**Written task**
Copy the records word for word, from their first line through the line containing "me with the".

**Records for processing**
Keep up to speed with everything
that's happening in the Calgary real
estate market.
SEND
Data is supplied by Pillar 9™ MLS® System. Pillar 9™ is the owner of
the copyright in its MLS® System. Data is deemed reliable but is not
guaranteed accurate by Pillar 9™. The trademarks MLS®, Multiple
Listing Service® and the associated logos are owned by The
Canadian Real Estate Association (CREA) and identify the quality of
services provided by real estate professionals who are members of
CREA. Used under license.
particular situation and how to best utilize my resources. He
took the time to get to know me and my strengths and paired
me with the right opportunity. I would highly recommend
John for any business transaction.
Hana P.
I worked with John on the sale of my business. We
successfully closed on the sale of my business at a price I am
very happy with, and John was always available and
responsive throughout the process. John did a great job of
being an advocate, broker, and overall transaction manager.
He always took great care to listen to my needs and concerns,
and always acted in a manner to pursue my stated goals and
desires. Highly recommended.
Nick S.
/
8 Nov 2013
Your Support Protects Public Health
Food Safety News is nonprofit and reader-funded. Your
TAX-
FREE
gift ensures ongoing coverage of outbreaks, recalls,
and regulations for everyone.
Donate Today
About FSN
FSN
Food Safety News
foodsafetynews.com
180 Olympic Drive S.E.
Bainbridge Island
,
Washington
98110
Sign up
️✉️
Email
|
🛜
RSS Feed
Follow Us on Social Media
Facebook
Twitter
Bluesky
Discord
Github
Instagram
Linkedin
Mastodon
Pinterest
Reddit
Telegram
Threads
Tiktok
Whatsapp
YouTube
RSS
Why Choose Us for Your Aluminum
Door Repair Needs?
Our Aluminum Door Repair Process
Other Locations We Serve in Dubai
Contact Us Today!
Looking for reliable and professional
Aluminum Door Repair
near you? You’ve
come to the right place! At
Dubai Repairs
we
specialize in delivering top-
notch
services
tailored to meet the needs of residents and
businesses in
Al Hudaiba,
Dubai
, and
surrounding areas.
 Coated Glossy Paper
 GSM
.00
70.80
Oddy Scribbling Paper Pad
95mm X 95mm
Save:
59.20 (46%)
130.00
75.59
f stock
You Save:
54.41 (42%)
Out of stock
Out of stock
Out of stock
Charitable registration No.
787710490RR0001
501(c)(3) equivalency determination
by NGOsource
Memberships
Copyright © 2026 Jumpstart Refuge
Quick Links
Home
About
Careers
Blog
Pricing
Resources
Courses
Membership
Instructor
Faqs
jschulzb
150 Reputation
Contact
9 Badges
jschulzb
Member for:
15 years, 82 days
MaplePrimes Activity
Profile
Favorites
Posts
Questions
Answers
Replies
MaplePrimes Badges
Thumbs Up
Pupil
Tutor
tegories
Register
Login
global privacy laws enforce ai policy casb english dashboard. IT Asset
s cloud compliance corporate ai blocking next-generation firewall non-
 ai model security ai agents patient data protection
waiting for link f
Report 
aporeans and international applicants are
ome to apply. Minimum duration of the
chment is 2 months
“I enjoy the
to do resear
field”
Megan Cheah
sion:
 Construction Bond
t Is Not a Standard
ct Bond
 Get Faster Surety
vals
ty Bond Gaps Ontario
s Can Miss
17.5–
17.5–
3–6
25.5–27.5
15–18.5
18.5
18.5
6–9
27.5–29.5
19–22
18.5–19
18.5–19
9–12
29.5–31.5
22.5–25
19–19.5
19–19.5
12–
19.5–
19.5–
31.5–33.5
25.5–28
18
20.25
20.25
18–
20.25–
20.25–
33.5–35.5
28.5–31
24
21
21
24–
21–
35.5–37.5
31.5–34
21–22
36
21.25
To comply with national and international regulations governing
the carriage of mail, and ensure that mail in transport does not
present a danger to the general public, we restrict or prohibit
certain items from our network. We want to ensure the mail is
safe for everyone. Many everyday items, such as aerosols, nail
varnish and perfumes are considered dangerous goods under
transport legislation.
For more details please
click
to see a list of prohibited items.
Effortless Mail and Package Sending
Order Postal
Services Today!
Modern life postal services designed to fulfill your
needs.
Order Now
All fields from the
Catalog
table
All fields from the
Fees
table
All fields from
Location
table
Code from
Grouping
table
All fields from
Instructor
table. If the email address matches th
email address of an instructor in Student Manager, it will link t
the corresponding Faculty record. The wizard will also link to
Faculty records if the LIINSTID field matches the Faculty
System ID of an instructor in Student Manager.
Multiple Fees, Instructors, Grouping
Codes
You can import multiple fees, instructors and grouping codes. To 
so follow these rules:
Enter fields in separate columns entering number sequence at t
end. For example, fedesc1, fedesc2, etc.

**Answer space**
Keep up to speed with everything
that's happening in the Calgary real
estate market.
SEND
Data is supplied by Pillar 9™ MLS® System. Pillar 9™ is the owner of
the copyright in its MLS® System. Data is deemed reliable but is not
guaranteed accurate by Pillar 9™. The trademarks MLS®, Multiple
Listing Service® and the associated logos are owned by The
Canadian Real Estate Association (CREA) and identify the quality of
services provided by real estate professionals who are members of
CREA. Used under license.
particular situation and how to best utilize my resources. He
took the time to get to know me and my strengths and paired
me with the right opportunity. I would highly recommend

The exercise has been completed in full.